I thought I read somewhere that those Pathfinders have higher trans temps because the exhaust crossover pipe runs directly under the transmission pan ... and it tends to cook the transmission.
 
Joined
Nov 9, 2008
Messages
18,716
Location
NH
A lot of info on the web comes from decades ago. While the drop in oil life may well be halved for every 10C / 10F rise, casual reading would make one think imminent transmission death if sump temp was at 180F, let alone 200F, for any amount of time. I know I was fooled by the amount of wisdom arising from old school automatics where people were aiming to go no higher than 180F while towing--and mine was running at 190-200 while doing nothing!
 

MolaKule

Staff member
Joined
Jun 5, 2002
Messages
22,363
Location
Iowegia - USA
Originally Posted By: Miller88
I thought I read somewhere that those Pathfinders have higher trans temps because the exhaust crossover pipe runs directly under the transmission pan ... and it tends to cook the transmission.

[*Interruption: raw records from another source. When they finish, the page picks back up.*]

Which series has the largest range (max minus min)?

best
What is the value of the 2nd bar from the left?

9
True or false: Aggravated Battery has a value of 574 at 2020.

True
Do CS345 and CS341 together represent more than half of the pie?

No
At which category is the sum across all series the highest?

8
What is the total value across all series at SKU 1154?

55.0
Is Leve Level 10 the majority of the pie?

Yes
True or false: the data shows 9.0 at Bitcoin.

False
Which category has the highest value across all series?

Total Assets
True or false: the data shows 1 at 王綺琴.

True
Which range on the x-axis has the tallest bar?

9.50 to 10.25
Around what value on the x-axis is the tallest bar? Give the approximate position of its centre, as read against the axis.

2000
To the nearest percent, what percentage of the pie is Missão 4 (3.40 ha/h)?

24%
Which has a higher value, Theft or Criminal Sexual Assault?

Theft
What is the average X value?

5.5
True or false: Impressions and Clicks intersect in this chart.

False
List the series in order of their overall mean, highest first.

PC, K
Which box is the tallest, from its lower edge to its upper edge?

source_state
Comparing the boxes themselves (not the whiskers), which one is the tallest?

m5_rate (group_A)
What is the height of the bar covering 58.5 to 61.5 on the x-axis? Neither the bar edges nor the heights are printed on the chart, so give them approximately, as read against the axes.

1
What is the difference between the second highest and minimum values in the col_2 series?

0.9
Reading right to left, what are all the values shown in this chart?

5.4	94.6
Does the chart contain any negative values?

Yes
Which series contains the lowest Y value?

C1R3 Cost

Mine is a 2003 and there is no crossover pipe running under the tranny. Mine has over 150,000 miles on it and is one of my test mules for devopment fluids and shifts like it did when new.
 
Last edited:
Joined
Oct 10, 2008
Messages
19,699
Location
Sunny Florida
Originally Posted By: Nate1979
I remember reading somewhere the breakdown temperature for Dexron-VI was somewhere around 270F. Modern day ATF's can handle very high temperatures.
All of our fleet trucks run the trans fluid right into the radiator, with a factory thermostat at 205 degrees. My new Ram has coolant delivered directly to a heat exchanger on the side of the ZF 8 speed, and per them it is as much to warm the fluid as to cool it. Modern ATF fluids are not harmed at normal temps like older fluids. The same goes for modern oils...
 
Joined
Feb 20, 2007
Messages
5,381
Location
Southeast
after 45 minutes, the trans in our T&C is always ~180-190 if the A/C is on. If it's off, it varies wildly with the season. 180-190 summer, 120 winter. Summer with the air on, 210 normal plus spikes is about what I see. They seem to run hotter than the average. The tundra rarely sees 130 on daily commute, and rarely climbs over 160F when towing. <-- that's sump. converter temp regularly jumps 20+ over sump and settles back down.